I am getting out of memory error when I am joining five large dataframes.
TaskSetManager: Lost task 12.0 in stage 10.0 (TID 186, wn20-sal04s.sentience.local, executor 4): java.lang.OutOfMemoryError: Java heap space at org.apache.spark.sql.catalyst.expressions.UnsafeRow.copy(UnsafeRow.java:504)

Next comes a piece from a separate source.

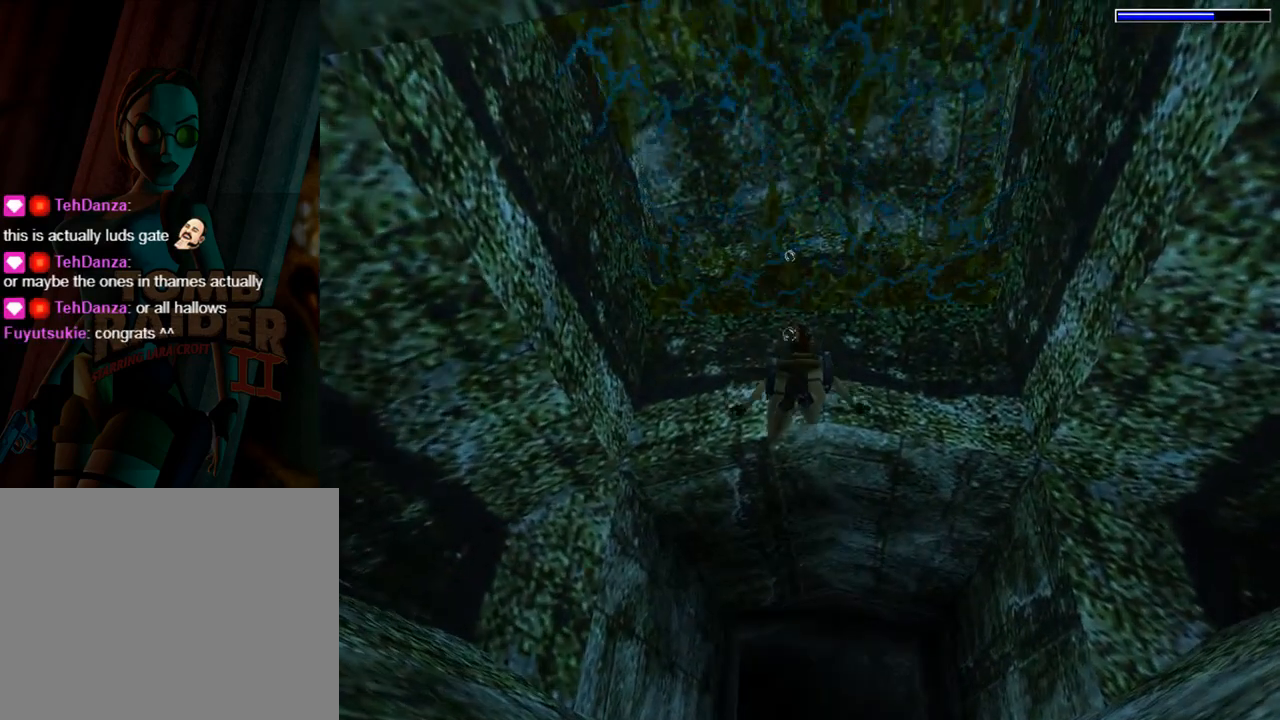
{"buttons": ["DPAD_DOWN", "DPAD_RIGHT"], "left_stick": "center", "events": [[33, "DPAD_UP", "up"], [467, "DPAD_DOWN", "down"]]}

My dataframes are : A, B, C, D, E wherein they are joined using ID column. Full outer join is performed. Below are their sizes:
A--> 20GB
B--> 20GB
C--> 10 GB
D --> 10GB
E --> 10GB
A.join(B, Seq("ID"), "outer")
.join(C, Seq("ID"), "outer")
.join(D, Seq("ID"), "outer")
.join(E, Seq("ID"), "outer")
Below is my spark submit command :
spark-submit --master yarn --driver-memory 16g --executor-memory 16g --conf spark.yarn.executor.memoryOverhead=8g --conf spark.yarn.driver.memoryOverhead=8g --conf spark.default.parallelism=60 --conf spark.sql.shuffle.partitions=60 --num-executors 17 --executor-cores 6 --class x x.jar
Could you please advise on how to achieve such a dataframes join using spark 2.1 (scala)?